Red Deer judges are increasingly dispensing justice in virtual courtrooms to prevent the spread of COVID-19.
Remand centre inmates, lawyers, Crown prosecutors and judges are linked by video for court appearances.
“Courtroom 101 in Red Deer has now gone to strictly virtual court. Docket court has gone all virtual and right now is limited to in-custody matters,” said Red Deer defence lawyer Jason Snider.
Docket court is one of the busiest days at the courthouse. The gallery is routinely packed with many others awaiting their court appearances, sitting outside in what would be a very anti-physical distancing environment.
All non-custody appearances have now been delayed at least 10 weeks. Some trials where the accused is in custody are being held, but only witnesses and other necessary people are allowed in court.
Alberta Justice told lawyers on Thursday that it was expanding remote out-of-custody to include guilty pleas, peace bonds and bail release condition changes. Clients must agree to waive their rights to an in-person appearance.

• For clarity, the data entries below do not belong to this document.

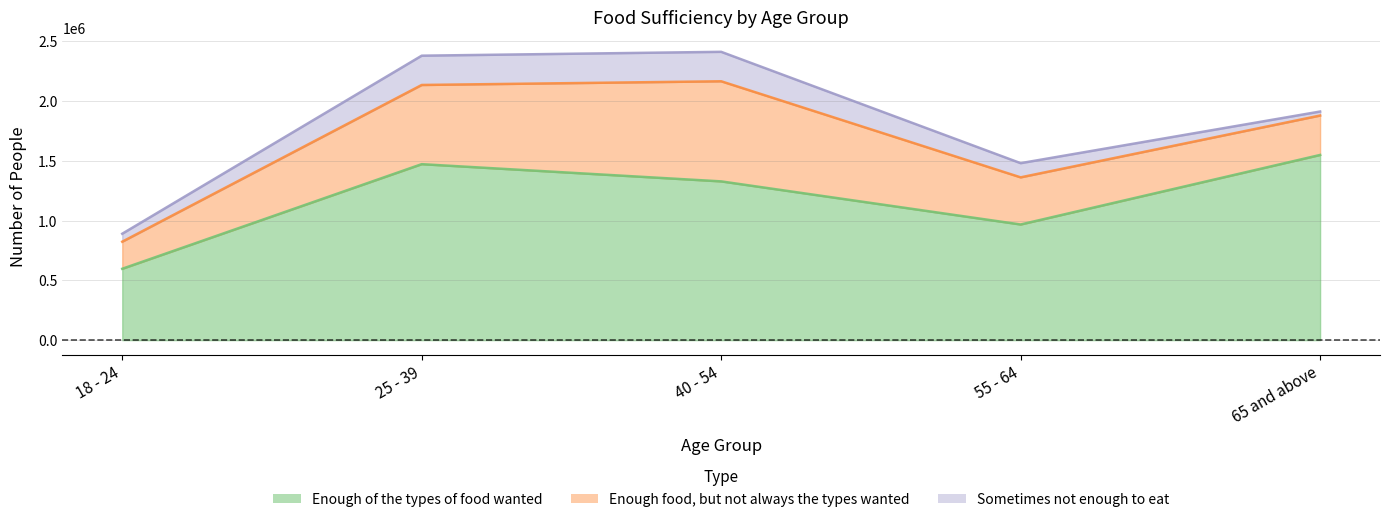

What is the difference between the maximum and minimum values in the Enough food, but not always the types wanted series?

610940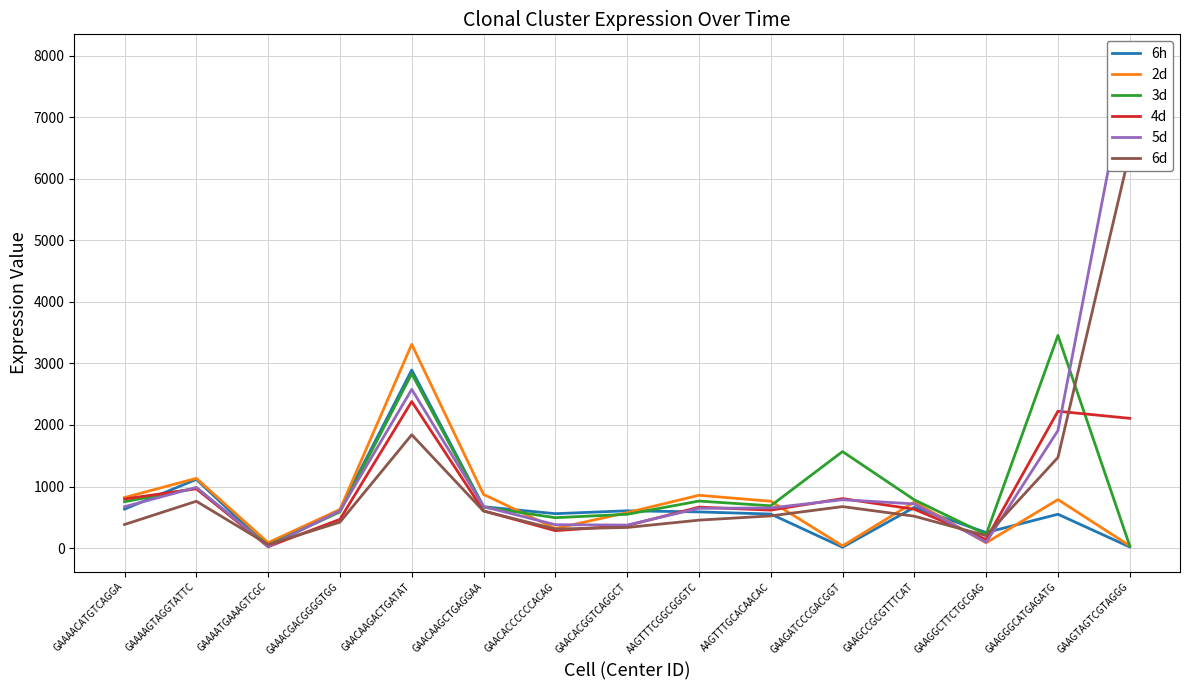

True or false: 2d has a value of 858 at AAGTTTCGGCGGGTC.

True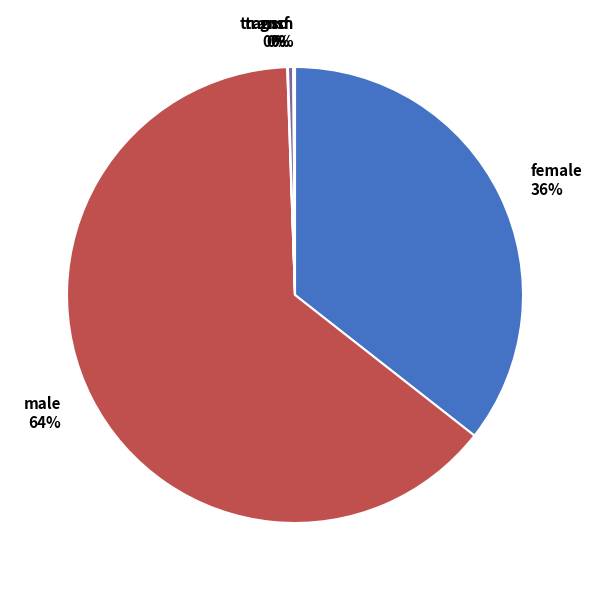

To the nearest percent, what is the average slice percentage?

20%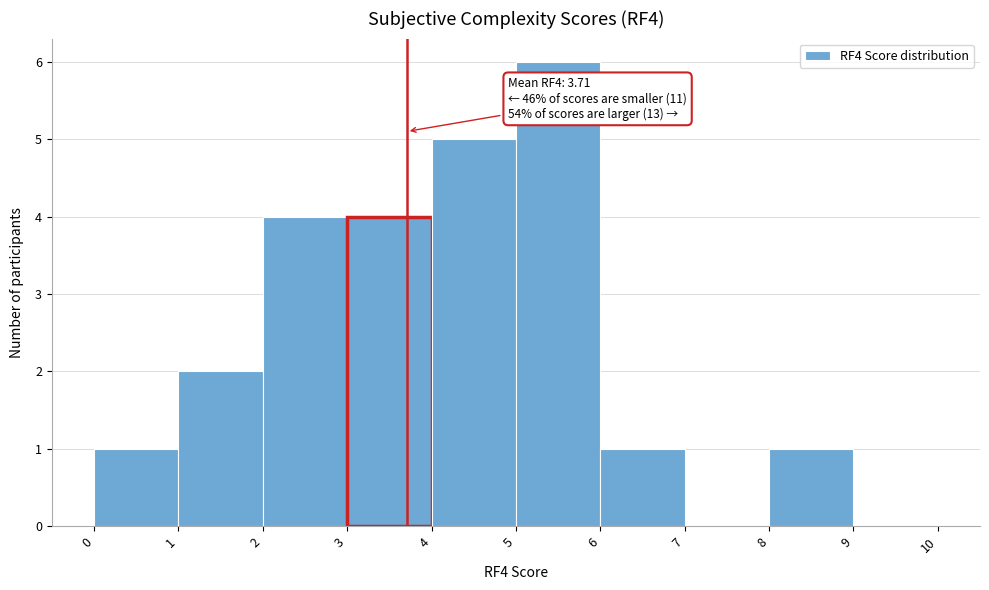

Over which range of the x-axis is the bar tallest?

5 to 6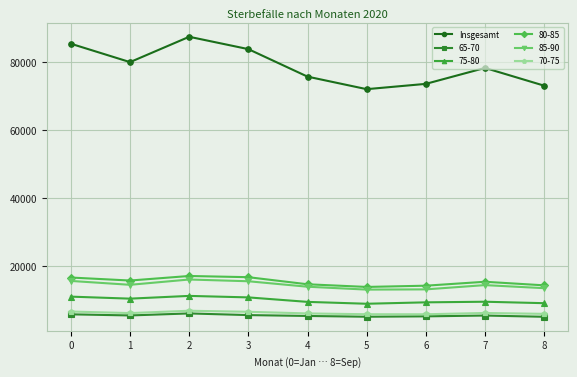

Count the number of categories in the chart.

9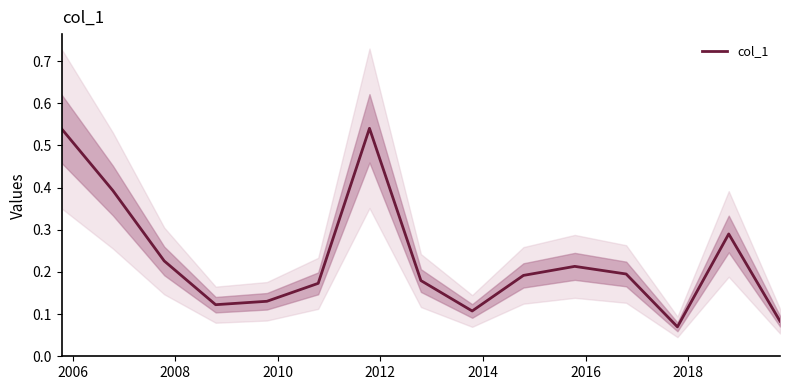

What is the change in value from 2008 to 2010?

-0.1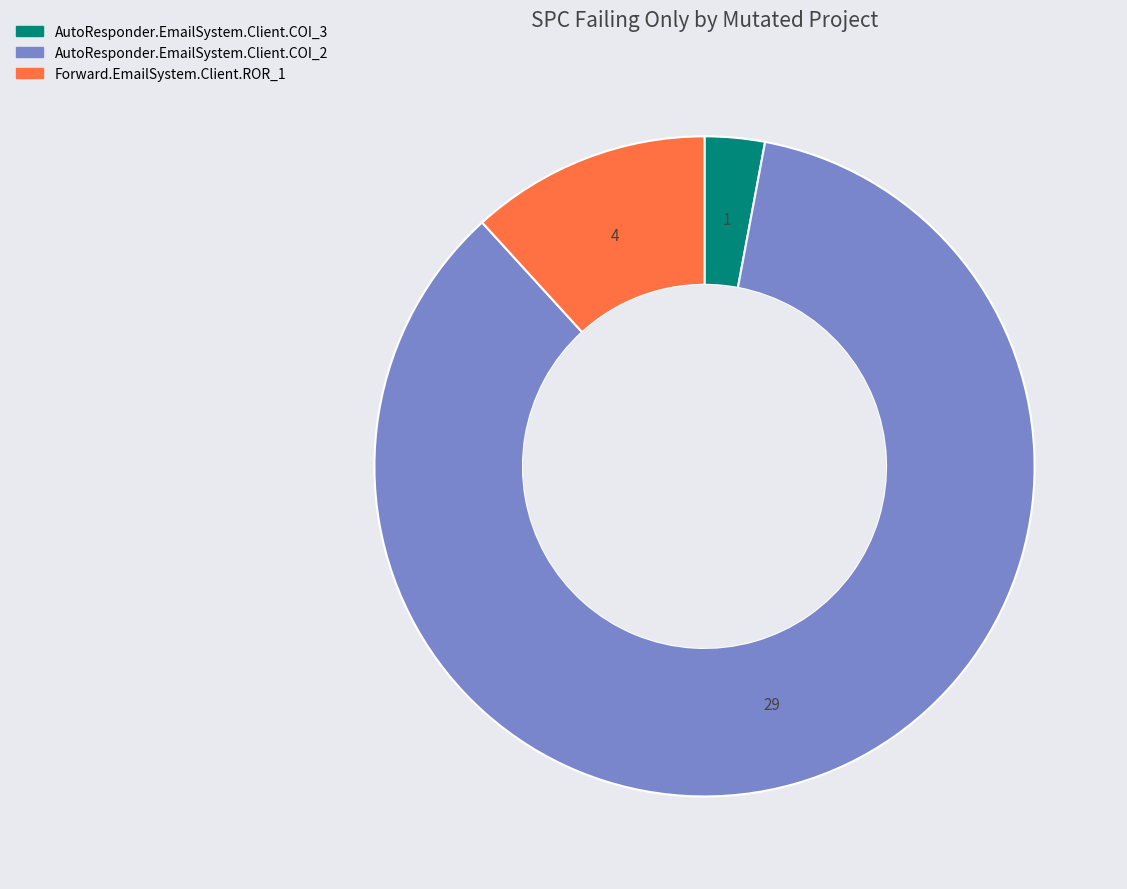

True or false: Forward.EmailSystem.Client.ROR_1 accounts for 12% of the total.

True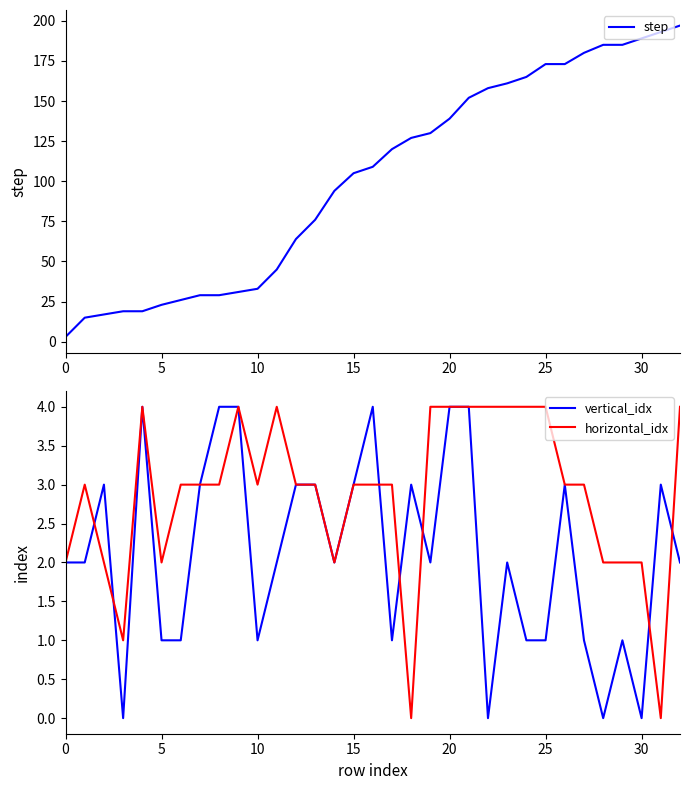

Where does the step series first go above 109?

17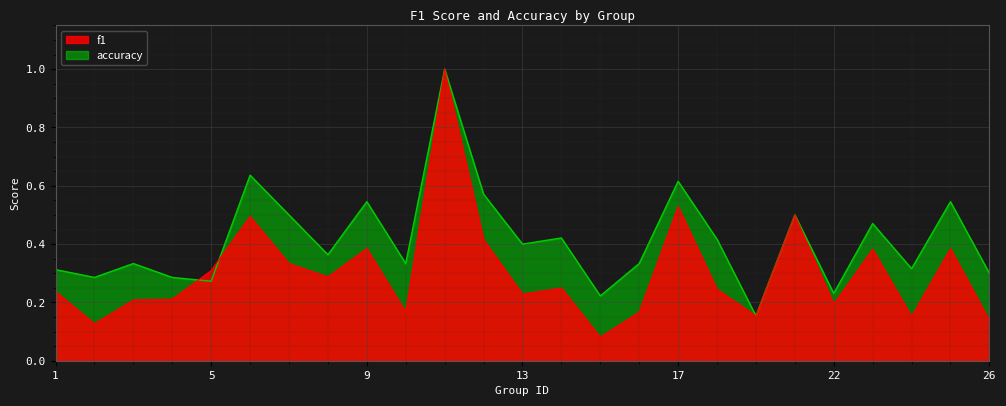

The value of f1 at 23 is 0.7. True or false?

False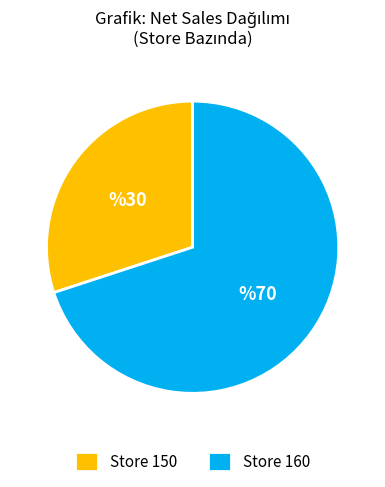

Does any single category account for the majority?

Yes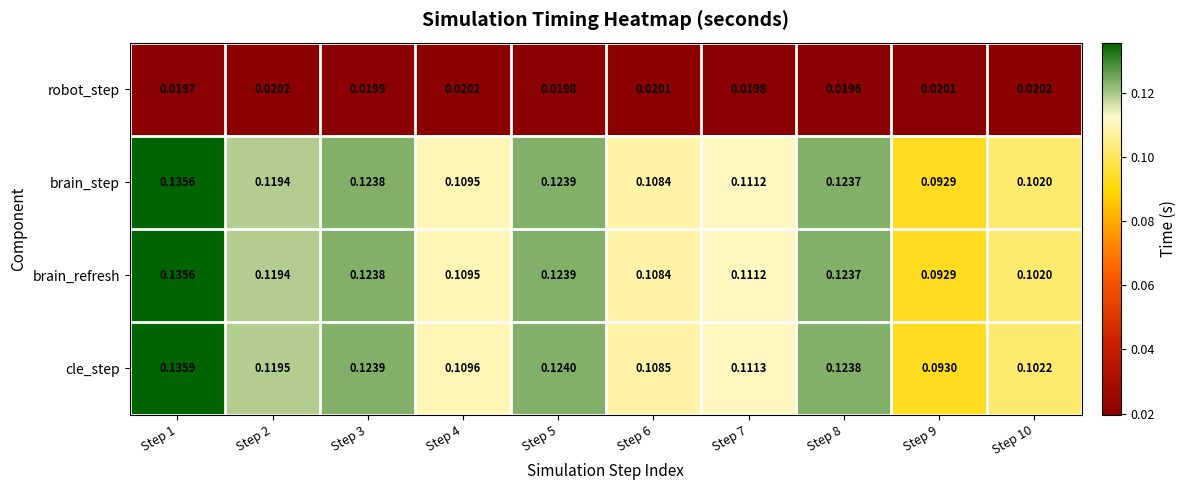

At how many categories does at least one series exceed 0?

10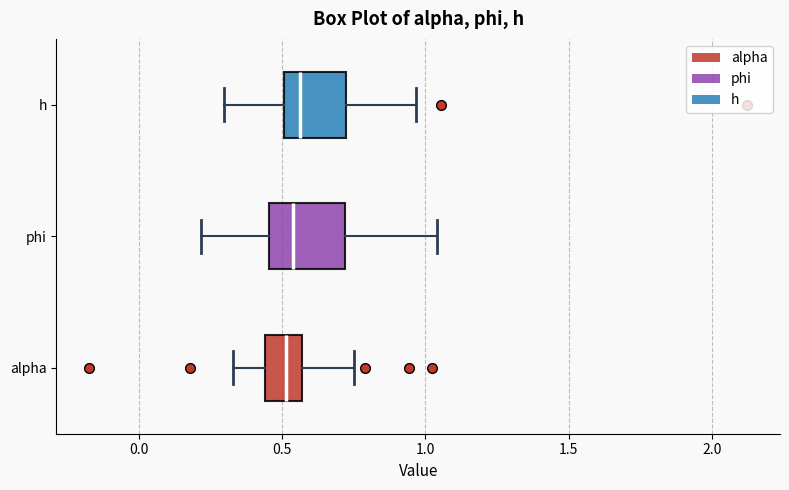

Reading bottom to top, read every box against the x-axis: the position of its median line, the range the box covers, and the ends of its whiskers. The values are not printed on the chart, so give them approximately, as read against the axis.

alpha: median 0.50, box 0.45 to 0.55, whiskers 0.35 to 0.75
phi: median 0.55, box 0.45 to 0.70, whiskers 0.20 to 1.05
h: median 0.55, box 0.50 to 0.70, whiskers 0.30 to 0.95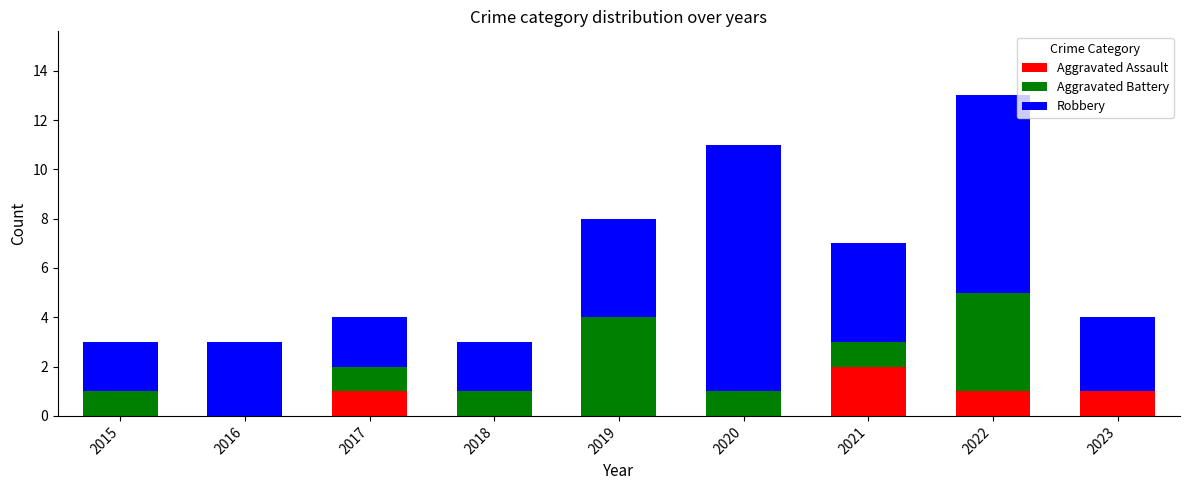

What is the total value across all series at 2021?

7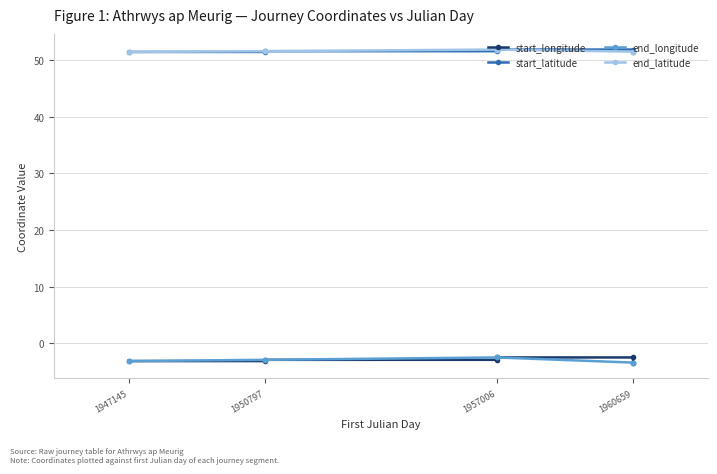

True or false: start_longitude and start_latitude cross at least once.

False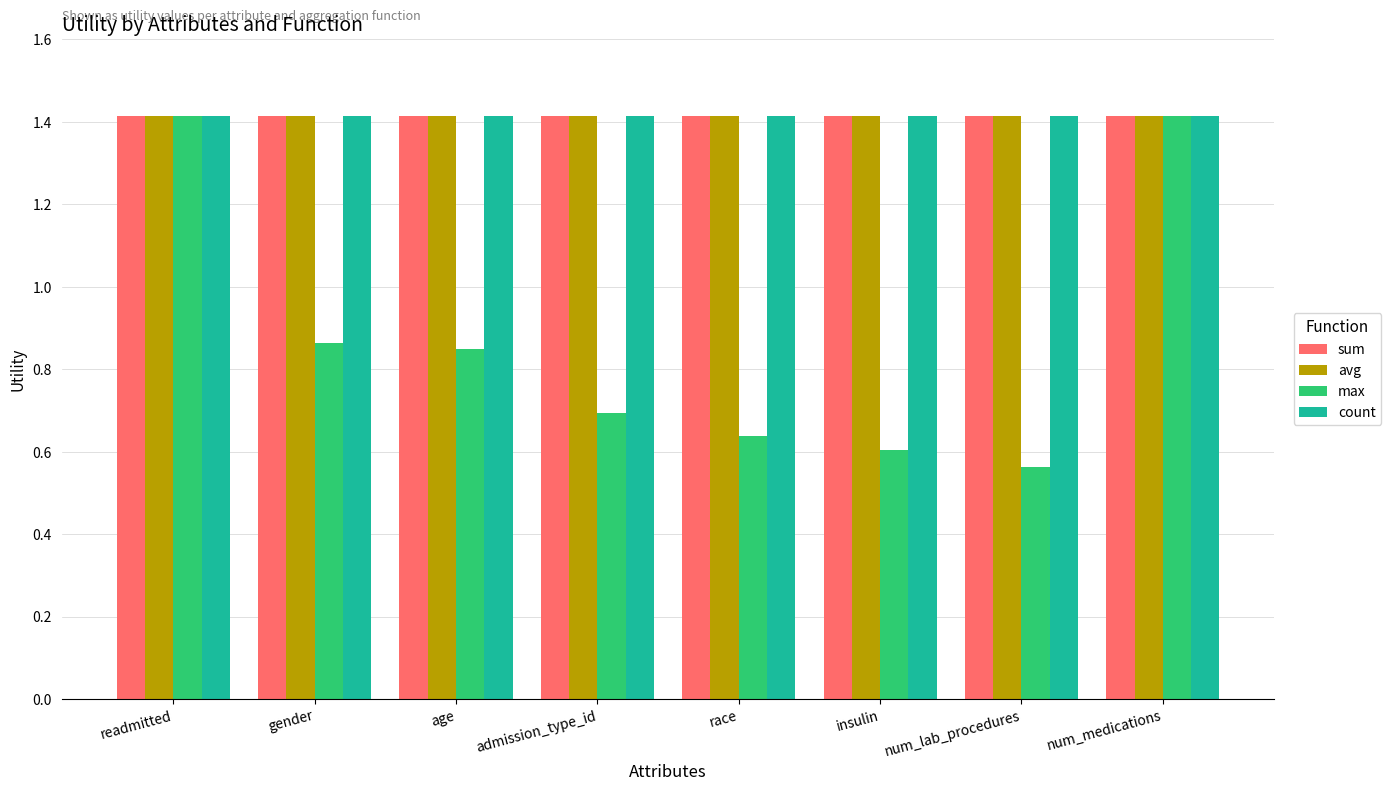

What position from the right is race?

4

“I know that Alberta Justice and the court system generally is looking to expand its capacity for that,” said Snider.
“I think this virtual court system is going to persist for some time, likely until the pandemic is declared over, whenever that will be,” said Snider, who is president of the Red Deer Criminal Defence Lawyers Association.
That may not happen until a vaccine is available, which most health experts predict is a year or 18 months away.
“The court system can’t be stalled for that long, so they’ve got to do something.”
Changes have also been made at remand centres, where the accused are held while their cases work their way through the justice system.
Edmonton Remand Centre has set up video booths in each unit.
“The clients are going to the interview booths in the unit, so they are not contaminating or having contact between clients from different units. So if there is an outbreak, it will be limited to a unit and not the entire remand centre,” he said.
In Red Deer, where 70 inmates are housed, the usual closed-circuit TV area is used, but mask-wearing sheriffs are keeping inmates from different units separate and taking other measures to maintain physical distancing where possible.
“I know that when people are arrested, they are being segregated for the first 14 days, so they are not in the unit population until they have been confirmed to have gone through a 14-day quarantine,” Snider said.
Some remand centre inmates are apprehensive about the possibility of COVID-19 making its way behind bars.
Snider said some of his clients have higher risk factors, such as age or existing health issues, and are worried about what could happen.
A woman with asthma is particularly concerned.
“She is worried (COVID) will go through the remand centre and she will never leave remand, because she will die.”
Snider said he has not heard of any inmates being infected with COVID so far.
Alberta Justice says it asking more detailed screening questions to find out if the incoming prisoner has travelled recently, or been in contact with someone infected.
Hand sanitizers, soap and water have been provided to encourage frequent hand washing.
Should an inmate show cold or flu symptoms, they must immediately wash their hands and then they are given a mask and gloves.
Alberta Health Services will then be called in to check on the inmate and determine if isolation is needed.